> _BRIEF_: Reproduce only the lines from the line containing "sikap hati-hati. Sonny mengingatkan, pada" to the end of the entries below, including both of those lines.

> _SUPPLIED RECORDS_:
'''

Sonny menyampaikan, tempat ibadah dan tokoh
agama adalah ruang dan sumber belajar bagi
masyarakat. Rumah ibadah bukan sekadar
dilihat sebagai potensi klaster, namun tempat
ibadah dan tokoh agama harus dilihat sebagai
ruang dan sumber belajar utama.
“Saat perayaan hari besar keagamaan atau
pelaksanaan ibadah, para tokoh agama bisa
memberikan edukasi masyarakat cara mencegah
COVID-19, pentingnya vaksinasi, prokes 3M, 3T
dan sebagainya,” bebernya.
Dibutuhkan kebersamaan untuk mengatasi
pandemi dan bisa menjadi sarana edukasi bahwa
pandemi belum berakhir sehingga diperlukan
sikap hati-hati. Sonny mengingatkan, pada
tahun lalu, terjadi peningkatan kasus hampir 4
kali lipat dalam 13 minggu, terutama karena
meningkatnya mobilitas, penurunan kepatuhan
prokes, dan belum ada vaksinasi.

'''

> _RESPONSE AREA_:
sikap hati-hati. Sonny mengingatkan, pada
tahun lalu, terjadi peningkatan kasus hampir 4
kali lipat dalam 13 minggu, terutama karena
meningkatnya mobilitas, penurunan kepatuhan
prokes, dan belum ada vaksinasi.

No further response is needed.